Studio album by Crowbar
- Released: October 12, 1993
- Recorded: New Orleans
- Genre: Sludge metal
- Length: 36:12
- Label: Pavement Music
- Producer: Phil Anselmo

Crowbar chronology
| Obedience thru Suffering (1991) | Crowbar (1993) | Time Heals Nothing (1995) |

= Crowbar (album) =

Crowbar is the second studio album by American sludge metal band Crowbar, released on October 12, 1993. It sold 100,000 copies on the now defunct independent label Pavement Music. The singles "All I Had (I Gave)" and "Existence Is Punishment" were played on MTV and received international attention. Crowbar was recorded in New Orleans in 1992 and produced by Phil Anselmo, the frontman of Pantera and a childhood friend of Crowbar founder Kirk Windstein.

Professional ratings
Review scores
| Source | Rating |
| AllMusic |  |

==Track listing==
All songs written by Crowbar, except where noted.

| No. | Title | Length |
|---|---|---|
| 1. | "High Rate Extinction" | 2:44 |
| 2. | "All I Had (I Gave)" | 3:11 |
| 3. | "Will That Never Dies" | 3:56 |
| 4. | "Fixation" | 3:46 |
| 5. | "No Quarter" (Led Zeppelin cover) | 4:30 |
| 6. | "Self-Inflicted" | 2:45 |
| 7. | "Negative Pollution" | 3:11 |
| 8. | "Existence Is Punishment" | 4:29 |
| 9. | "Holding Nothing" | 3:13 |
| 10. | "I Have Failed" | 4:22 |
| Total length: |  | 36:12 |

==Personnel==
- Kirk Windstein – guitar, vocals
- Matt Thomas – guitar
- Todd Strange – bass
- Craig Nunenmacher – drums

==Music videos==
- "All I Had (I Gave)"
- "Existence Is Punishment"

Both videos appeared on Beavis and Butt-Head.
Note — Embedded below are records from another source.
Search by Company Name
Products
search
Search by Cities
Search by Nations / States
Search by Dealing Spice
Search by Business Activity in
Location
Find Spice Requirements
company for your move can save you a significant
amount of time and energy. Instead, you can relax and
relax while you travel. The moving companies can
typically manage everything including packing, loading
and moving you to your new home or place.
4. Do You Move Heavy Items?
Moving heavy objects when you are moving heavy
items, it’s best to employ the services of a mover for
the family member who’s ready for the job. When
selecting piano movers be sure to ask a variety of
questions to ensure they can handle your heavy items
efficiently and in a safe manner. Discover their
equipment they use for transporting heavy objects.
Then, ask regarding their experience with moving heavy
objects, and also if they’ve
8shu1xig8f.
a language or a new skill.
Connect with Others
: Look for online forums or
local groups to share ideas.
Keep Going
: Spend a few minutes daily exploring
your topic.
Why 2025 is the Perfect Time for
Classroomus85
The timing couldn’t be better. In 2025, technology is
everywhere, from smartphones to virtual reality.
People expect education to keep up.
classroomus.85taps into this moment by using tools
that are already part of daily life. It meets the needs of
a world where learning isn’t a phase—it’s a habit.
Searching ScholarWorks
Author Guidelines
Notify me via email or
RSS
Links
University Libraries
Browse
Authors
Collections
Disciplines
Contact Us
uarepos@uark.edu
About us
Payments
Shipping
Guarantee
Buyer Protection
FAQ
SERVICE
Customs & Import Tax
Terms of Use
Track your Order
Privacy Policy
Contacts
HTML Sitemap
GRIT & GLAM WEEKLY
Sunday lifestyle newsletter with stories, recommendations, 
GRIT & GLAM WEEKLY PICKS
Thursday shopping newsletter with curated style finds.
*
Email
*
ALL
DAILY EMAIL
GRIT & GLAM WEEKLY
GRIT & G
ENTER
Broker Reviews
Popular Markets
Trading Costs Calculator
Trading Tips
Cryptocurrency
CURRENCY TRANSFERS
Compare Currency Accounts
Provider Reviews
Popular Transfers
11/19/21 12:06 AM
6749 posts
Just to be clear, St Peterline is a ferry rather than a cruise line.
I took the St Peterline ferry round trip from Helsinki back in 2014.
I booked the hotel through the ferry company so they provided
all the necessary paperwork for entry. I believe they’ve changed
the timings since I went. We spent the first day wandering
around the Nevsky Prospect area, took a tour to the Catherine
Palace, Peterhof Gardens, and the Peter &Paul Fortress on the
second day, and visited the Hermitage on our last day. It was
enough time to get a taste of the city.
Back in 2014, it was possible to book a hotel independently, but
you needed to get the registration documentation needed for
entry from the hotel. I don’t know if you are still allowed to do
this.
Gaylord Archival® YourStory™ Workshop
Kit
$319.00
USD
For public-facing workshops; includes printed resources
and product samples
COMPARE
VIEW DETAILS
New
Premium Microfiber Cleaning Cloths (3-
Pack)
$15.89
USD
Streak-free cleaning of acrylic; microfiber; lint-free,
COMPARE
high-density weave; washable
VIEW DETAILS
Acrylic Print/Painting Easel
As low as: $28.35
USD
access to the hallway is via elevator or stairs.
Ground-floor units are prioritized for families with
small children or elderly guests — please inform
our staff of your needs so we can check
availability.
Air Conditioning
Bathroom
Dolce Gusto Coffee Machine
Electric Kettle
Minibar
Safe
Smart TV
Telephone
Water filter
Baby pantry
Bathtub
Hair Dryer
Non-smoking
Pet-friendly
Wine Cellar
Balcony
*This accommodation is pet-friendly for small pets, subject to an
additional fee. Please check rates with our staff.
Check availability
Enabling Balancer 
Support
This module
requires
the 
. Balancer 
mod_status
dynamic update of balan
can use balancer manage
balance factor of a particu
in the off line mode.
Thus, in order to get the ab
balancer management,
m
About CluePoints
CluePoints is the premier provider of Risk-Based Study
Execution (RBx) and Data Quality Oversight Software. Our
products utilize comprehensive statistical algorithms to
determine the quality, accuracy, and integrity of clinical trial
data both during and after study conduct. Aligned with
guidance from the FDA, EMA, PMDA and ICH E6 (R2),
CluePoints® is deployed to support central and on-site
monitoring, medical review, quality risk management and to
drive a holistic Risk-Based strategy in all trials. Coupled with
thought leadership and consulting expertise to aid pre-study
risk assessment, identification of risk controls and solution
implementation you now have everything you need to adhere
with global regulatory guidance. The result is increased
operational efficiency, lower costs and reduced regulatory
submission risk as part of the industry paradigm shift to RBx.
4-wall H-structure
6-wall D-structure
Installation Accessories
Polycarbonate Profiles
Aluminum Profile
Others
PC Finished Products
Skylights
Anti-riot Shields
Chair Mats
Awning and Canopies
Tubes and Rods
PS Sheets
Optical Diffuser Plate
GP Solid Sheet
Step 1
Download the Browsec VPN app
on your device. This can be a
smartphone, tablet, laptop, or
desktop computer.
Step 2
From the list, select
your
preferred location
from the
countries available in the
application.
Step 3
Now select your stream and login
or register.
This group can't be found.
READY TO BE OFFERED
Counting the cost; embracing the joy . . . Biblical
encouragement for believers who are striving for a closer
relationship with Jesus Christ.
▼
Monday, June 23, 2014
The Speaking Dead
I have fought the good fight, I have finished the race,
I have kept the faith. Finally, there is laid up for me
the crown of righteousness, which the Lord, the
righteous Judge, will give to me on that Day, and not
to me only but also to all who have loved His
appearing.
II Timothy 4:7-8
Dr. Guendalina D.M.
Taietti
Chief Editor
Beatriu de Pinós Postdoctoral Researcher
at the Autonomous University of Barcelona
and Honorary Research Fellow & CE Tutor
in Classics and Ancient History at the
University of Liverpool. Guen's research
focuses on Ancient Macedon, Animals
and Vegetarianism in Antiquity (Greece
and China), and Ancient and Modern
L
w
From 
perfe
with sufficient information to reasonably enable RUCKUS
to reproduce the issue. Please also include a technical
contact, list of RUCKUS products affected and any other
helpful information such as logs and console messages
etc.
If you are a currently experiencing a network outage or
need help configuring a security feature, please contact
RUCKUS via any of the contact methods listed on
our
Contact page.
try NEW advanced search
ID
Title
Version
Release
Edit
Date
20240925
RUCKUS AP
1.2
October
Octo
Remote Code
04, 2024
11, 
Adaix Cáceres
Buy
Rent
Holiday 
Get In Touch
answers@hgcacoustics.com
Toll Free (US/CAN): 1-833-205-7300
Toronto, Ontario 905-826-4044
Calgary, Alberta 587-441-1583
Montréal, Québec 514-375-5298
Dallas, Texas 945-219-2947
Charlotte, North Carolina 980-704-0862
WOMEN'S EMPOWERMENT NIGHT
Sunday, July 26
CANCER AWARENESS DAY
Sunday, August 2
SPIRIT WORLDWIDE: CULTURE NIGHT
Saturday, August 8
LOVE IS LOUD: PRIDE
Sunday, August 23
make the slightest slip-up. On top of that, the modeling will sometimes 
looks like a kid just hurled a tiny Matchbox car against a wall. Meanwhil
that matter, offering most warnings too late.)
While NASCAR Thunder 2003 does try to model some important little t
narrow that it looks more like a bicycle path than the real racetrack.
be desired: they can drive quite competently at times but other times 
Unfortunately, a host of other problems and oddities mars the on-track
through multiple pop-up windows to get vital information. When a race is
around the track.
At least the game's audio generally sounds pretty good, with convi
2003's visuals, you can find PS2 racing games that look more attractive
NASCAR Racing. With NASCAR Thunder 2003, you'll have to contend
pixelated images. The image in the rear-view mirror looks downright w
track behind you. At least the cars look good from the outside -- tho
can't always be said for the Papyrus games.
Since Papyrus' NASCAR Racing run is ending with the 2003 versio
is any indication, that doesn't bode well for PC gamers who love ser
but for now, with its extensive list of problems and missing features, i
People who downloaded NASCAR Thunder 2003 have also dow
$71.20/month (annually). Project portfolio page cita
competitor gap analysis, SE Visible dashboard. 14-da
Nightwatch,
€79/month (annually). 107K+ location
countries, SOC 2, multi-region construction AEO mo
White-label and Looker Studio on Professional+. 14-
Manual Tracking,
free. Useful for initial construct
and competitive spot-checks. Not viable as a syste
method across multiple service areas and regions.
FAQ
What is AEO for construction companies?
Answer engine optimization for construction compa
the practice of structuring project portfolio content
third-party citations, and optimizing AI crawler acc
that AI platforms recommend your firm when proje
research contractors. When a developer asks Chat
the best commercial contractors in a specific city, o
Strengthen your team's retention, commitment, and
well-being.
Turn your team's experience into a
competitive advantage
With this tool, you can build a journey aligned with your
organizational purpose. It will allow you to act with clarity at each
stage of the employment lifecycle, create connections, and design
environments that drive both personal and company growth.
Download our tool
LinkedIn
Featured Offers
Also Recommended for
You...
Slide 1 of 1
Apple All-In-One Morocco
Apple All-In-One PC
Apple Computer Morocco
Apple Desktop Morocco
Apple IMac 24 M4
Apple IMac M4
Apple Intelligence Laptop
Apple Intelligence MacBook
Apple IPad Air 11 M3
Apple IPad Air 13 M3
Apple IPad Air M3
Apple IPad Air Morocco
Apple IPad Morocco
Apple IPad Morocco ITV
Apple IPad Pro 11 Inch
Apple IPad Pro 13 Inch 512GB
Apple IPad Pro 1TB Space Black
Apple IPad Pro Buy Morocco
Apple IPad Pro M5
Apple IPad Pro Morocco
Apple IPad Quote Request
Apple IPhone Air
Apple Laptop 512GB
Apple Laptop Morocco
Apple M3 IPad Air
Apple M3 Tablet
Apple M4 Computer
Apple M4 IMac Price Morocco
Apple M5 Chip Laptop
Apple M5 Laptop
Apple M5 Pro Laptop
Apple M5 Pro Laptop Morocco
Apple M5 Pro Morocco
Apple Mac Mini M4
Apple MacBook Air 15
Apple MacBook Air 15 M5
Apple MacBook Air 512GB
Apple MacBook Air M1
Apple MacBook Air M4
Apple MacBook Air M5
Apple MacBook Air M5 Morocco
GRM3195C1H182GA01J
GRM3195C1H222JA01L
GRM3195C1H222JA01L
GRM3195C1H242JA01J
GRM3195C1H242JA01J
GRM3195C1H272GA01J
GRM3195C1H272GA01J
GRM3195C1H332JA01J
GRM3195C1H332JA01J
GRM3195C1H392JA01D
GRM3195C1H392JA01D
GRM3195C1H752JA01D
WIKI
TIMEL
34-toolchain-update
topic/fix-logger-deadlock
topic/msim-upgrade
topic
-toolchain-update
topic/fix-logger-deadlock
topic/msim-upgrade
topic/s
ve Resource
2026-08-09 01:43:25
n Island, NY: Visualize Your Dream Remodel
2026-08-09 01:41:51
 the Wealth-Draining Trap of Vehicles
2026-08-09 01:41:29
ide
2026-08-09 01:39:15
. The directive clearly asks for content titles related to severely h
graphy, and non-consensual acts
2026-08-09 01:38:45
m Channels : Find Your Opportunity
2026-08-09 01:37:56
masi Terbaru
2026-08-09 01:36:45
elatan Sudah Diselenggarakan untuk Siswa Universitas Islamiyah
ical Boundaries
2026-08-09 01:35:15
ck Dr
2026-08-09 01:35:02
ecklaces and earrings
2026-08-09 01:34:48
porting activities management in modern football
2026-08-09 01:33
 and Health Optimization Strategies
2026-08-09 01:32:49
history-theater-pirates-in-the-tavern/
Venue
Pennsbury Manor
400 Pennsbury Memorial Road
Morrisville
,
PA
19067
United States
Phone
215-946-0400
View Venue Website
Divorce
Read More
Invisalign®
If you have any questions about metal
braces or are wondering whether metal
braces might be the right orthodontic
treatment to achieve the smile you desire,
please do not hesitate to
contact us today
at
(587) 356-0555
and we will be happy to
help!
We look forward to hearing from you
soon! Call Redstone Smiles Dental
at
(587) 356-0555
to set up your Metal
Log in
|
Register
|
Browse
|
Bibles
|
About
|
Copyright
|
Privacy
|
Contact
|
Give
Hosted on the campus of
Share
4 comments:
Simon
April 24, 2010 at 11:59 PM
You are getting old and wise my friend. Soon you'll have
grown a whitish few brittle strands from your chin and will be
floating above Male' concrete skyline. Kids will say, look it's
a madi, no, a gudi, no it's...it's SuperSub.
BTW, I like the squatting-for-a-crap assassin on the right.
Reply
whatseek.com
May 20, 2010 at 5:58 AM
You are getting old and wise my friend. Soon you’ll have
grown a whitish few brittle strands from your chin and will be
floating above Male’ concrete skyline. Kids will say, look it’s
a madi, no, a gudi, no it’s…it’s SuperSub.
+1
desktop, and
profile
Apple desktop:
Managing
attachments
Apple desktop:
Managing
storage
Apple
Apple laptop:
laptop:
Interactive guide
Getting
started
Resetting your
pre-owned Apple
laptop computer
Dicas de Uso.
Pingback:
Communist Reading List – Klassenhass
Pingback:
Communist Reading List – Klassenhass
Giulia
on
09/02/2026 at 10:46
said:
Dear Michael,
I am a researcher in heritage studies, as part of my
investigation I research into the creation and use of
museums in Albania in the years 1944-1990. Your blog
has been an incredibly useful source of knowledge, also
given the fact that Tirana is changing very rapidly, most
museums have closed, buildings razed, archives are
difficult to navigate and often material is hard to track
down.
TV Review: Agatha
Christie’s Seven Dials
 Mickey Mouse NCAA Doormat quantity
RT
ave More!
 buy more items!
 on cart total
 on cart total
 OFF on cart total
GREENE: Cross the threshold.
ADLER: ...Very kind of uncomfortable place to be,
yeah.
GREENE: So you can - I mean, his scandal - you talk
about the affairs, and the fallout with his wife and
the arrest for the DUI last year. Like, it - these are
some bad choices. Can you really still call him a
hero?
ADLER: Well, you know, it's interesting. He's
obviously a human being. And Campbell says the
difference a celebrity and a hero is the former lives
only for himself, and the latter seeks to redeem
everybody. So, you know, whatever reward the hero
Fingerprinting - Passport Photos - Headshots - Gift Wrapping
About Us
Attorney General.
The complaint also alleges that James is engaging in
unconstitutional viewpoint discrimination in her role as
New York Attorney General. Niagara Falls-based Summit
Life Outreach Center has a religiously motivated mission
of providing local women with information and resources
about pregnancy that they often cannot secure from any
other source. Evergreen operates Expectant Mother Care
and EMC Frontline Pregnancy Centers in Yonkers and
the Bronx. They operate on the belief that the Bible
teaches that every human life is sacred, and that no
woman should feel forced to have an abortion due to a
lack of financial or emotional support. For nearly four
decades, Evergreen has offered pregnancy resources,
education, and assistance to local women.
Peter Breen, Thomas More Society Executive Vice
Butt-Head commented that in "All I Had (I Gave)", vocalist Kirk Windstein looked like he was defecating on the toilet and that the band's music sounded "slow and fat". "Existence Is Punishment" appears on the Beavis and Butt-Head: The Mike Judge Collection #3 DVD, originally in "Safe House".